Slovak sociologist and philosopher

Andrej Sirácky (9 December 1900 – 29 September 1988) was a Slovak sociologist, philosopher, political scientist and communist official.

== Biography ==
After graduating from the grammar school in Vrbas in 1921, he applied to study philosophy at Charles University in Prague, which he finished with a doctorate in 1926.

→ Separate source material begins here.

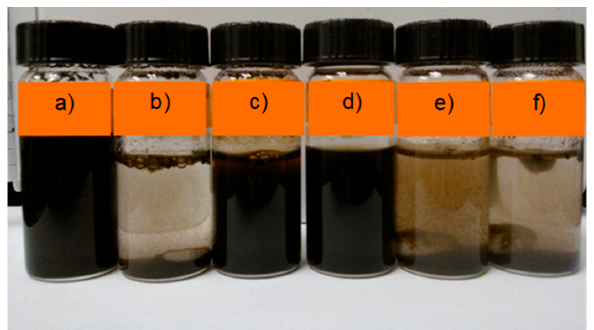
Figure 2. The visual appearance of 0.02 g GO and GO treated with 0.01 g different modifiers in the deionized water, 10 minutes after agitation was stopped, ( a ) neat GO, ( b ) GO with VBTAC, ( c ) GO with AMPS, ( d ) GO with SDBS, ( e ) GO with OTAB, ( f ) GO with MTAB.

During his studies in Prague, he met Slovak left-wing intellectuals and students and became a founding member of the DAV group. After completing his studies, he returned home to Petrovac in Vojvodina, where he taught with a break at the Slovak gymnasium until 1941. He participated in the Slovak resistance during World War II and was imprisoned in Budapest. After his release, he briefly worked as an editor of the journal Slovenská jednota. In August 1948, he moved to Slovakia, where he began working at Comenius University and from 1953 to 1955 he was its rector. Sirácky was also chairman of the Slovak Academy of Sciences from 1955 to 1961. He successively obtained the academic titles of docent and professor and scientific academician of SAV. He was also as academician of the Czechoslovak Academy of Sciences.

He was also a member of the Slovak National Council from 1960 to 1964 and also held positions in the Communist Party of Slovakia and was a member of the Central Committee of the KSS from 1971 to 1976. He was opposed to political liberalization in Czechoslovakia in 1968 during the Prague Spring, and in the following years, he held normalization positions and spoke out against "right-wing opportunism" within the party.

== Works ==
Sirácky represented Marxist–Leninist philosophy and sociology in Czechoslovakia. He published, among other things, on historical materialism and ethics and dealt critically with the bourgeois conception of humanism and bourgeois philosophical anthropology.

Selection of his works:

- Sila slov a myšlienok (Power of Words and Ideas). Petrovac, 1943
- Umierajúca civilizácia (The Dying Civilization). Petrovac, 1946
- Kultúra a mravnost' (Culture and Morality). Bratislava, 1949.
- Klérofašistická ideólogia ľudáctva (Clero-fascist ideology of humanity) Bratislava, 1955.
- Sociológia a intergrácia vied (Sociology and the integration of the sciences). Bratislava, 1968
- Sociálny svet človeka (The Social World of Man). Bratislava, 1974.